Here's part of a very good short article from PublicService Europe, an online publication specializing in "European politics, public administration, management issues and key developments in the business world". It's a sober, direct look at the issue of Peak Oil, giving a European flavour to a global problem.
Peak oil - are we sleepwalking into disaster?(...) Unlike climate change, politicians seem unwilling to encourage public debate about the ramifications of peak oil. There has been no shortage of government-commissioned reports into the problem, but most have been kept from public view – Britain and the US, for example, have maintained the cloak of secrecy by not publishing many findings. This could be because politicians are concerned that doom-laden messages - like the prediction that ordinary families will only be able to use their cars for emergencies within 10 years because of spiralling fuel prices – will cause panic and civil disobedience on the streets. Or, a more cynical view, might suggest that governments and oil companies are so deeply entwined – in some cases like Saudi Arabia and Iran they are, indeed, the very same thing and we all know about the intimate connections between BP and the political world here in the UK – that educating citizens on the need to move towards conservation and away from consumption would damage business and tax revenues and possibly, even, the foundations of capitalism itself.

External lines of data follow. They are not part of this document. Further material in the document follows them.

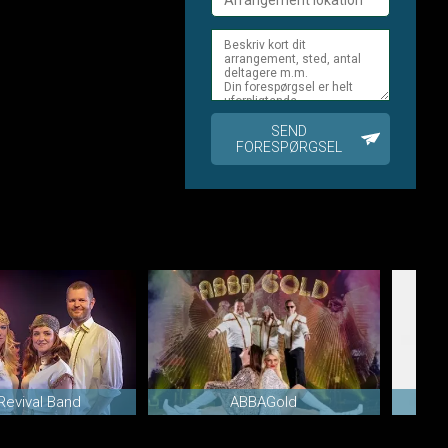
SEND
FORESPØRGSEL
Revival Band
ABBAGold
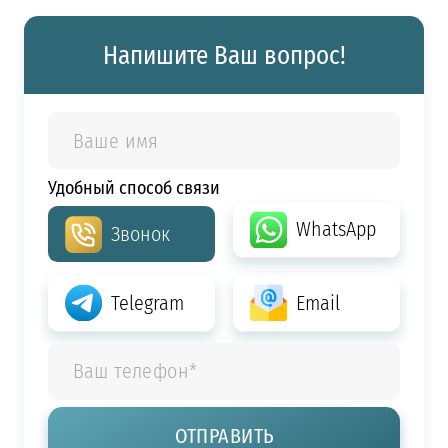
Напишите Ваш вопрос!
Удобный способ связи
WhatsApp
Звонок
Telegram
Email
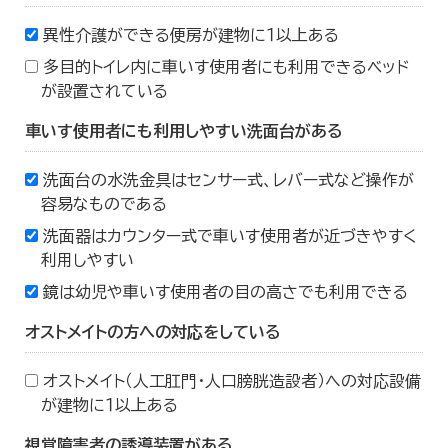
異性介護ができる便房が建物に１以上ある
多目的トイレ内に車いす使用者にも利用できるベッド
が設置されている
車いす使用者にも利用しやすい洗面台がある
洗面台の水洗金具はセンサー式、レバー式など操作が
容易なものである
洗面器はカウンター式で車いす使用者が近づきやすく
利用しやすい
鏡は幼児や車いす使用者の目の高さでも利用できる
オストメイトの方への対応をしている
オストメイト（人工肛門・人口膀胱造設者）への対応設備
が建物に１以上ある
視覚障害者の誘導装置がある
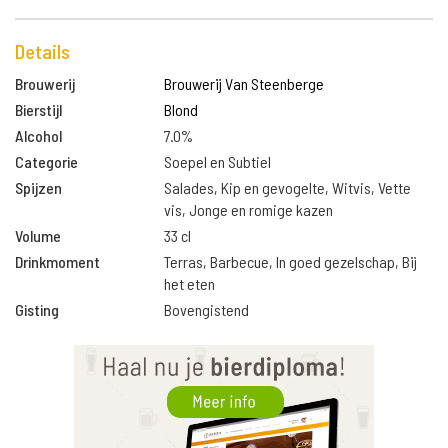
Details
Brouwerij
Brouwerij Van Steenberge
Bierstijl
Blond
Alcohol
7.0%
Categorie
Soepel en Subtiel
Spijzen
Salades, Kip en gevogelte, Witvis, Vette
vis, Jonge en romige kazen
Volume
33 cl
Drinkmoment
Terras, Barbecue, In goed gezelschap, Bij
het eten
Gisting
Bovengistend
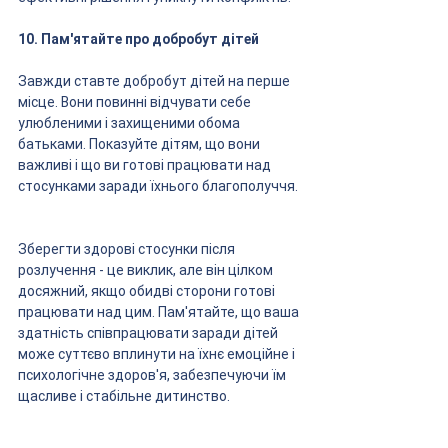
10. Пам'ятайте про добробут дітей
Завжди ставте добробут дітей на перше 
місце. Вони повинні відчувати себе 
улюбленими і захищеними обома 
батьками. Показуйте дітям, що вони 
важливі і що ви готові працювати над 
стосунками заради їхнього благополуччя.
Зберегти здорові стосунки після 
розлучення - це виклик, але він цілком 
досяжний, якщо обидві сторони готові 
працювати над цим. Пам'ятайте, що ваша 
здатність співпрацювати заради дітей 
може суттєво вплинути на їхнє емоційне і 
психологічне здоров'я, забезпечуючи їм 
щасливе і стабільне дитинство.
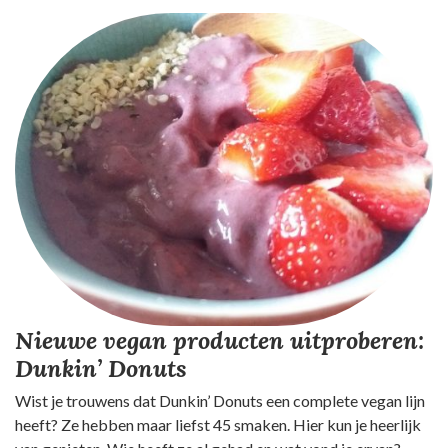
Nieuwe vegan producten uitproberen:
Dunkin’ Donuts
Wist je trouwens dat Dunkin’ Donuts een complete vegan lijn
heeft? Ze hebben maar liefst 45 smaken. Hier kun je heerlijk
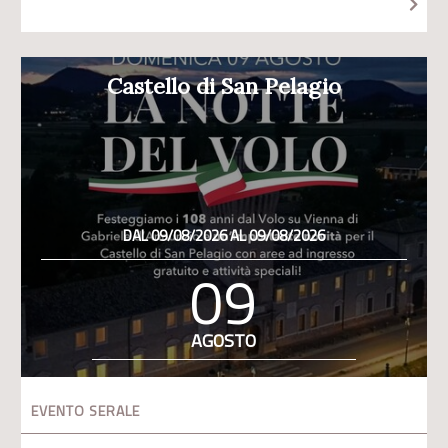
Castello di San Pelagio
DAL 09/08/2026 AL 09/08/2026
09
AGOSTO
EVENTO SERALE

Acknowledging the current confusion and lack of interest in the topic - Keele University Professor Bulent Gokay urges politicians, educators and citizens to grasp the nettle before it is too late. "Every aspect of modern industrial life requires oil, we live in a petroleum landscape because it is still the most dense energy form we have ever found," he explains. "But discoveries are declining and the oil is running out. It is a finite resource because it takes millions of years to renew. Only the Middle East and Caspian Sea region now have spare capacity, everywhere else has reached peak – including the United Kingdom, Norway, China, Mexico, Venezuela, Indonesia, Russia, Syria, Libya, Nigeria and Qatar. The cheap oil is already gone – when you have to drill deeper and deeper and in regions like the Arctic, it is much more expensive and the quality is not as good and not so easy to refine – due to the high sulphur content."

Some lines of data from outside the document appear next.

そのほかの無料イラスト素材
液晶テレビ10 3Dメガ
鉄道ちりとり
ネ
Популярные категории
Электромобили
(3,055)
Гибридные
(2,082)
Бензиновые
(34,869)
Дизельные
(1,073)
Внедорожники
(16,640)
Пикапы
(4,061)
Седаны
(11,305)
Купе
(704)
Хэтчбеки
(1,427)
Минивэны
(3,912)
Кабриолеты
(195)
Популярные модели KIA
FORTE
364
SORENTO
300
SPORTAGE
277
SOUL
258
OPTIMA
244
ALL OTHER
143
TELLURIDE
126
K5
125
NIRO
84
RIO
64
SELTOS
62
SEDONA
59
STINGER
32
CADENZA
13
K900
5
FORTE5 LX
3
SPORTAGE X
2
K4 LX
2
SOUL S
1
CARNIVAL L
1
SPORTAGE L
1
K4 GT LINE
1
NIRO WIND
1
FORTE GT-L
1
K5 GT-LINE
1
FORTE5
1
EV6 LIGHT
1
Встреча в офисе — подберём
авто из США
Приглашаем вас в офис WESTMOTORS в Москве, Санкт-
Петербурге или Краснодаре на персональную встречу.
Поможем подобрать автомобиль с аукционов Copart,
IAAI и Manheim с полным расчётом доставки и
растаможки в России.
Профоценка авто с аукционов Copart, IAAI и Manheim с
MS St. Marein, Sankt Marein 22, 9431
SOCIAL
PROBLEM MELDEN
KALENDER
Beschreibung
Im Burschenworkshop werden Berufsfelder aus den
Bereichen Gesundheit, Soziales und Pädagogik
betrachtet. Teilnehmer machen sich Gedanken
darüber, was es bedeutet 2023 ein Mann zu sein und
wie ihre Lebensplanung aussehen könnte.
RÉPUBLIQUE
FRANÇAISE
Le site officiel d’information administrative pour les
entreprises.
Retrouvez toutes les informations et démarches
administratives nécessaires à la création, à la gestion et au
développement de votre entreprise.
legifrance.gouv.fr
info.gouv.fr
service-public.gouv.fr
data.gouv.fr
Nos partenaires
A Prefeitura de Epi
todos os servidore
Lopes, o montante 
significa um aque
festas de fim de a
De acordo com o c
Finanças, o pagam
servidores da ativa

In addition, the world's largest oil companies exist in nations where democracy and human rights are not top of the government's priority list, to say the least. Names such as the Saudi Arabian Oil Company, the National Iranian Oil Company, the Qatar General Petroleum Corporation and the Iraq National Oil Company are not well known to citizens in the west – but their geopolitical power is enormous, easily dwarfing the likes of Exxon-Mobil, BP and Royal Dutch/Shell. We know that 17 per cent of our energy is used for producing food – through oil for fertilizers, pesticides, packaging and distribution. And more than 90 per cent of energy consumed is from fossil fuels. They drive transport, sewage management and the defence industry as well as the production of plastics, water, pharmaceuticals and electricity. Even former Shell chairman Lord Oxburgh once admitted: "It may be too late to do anything about it (peak oil) by the time we are fully aware?"
So what will this mean for future generations in practical terms? "Oil prices will have to rise further to justify deep-water drilling," says Gokay. "You cannot stop this or control it; it's simply a fact of economic life and physics rather than the fault of greedy oil companies or speculators. There is no long-term solution except to reduce our energy consumption. It's not just about using bicycles, but radically reorganising society and there is no reason to think that will happen. Oil ruled the 20th century and shortage of oil will rule the 21st century. This is the secret ticking time bomb under the global capitalist system; we are nearing a real emergency scenario. In less than 10 years, many ordinary people will not be able to afford to use their cars."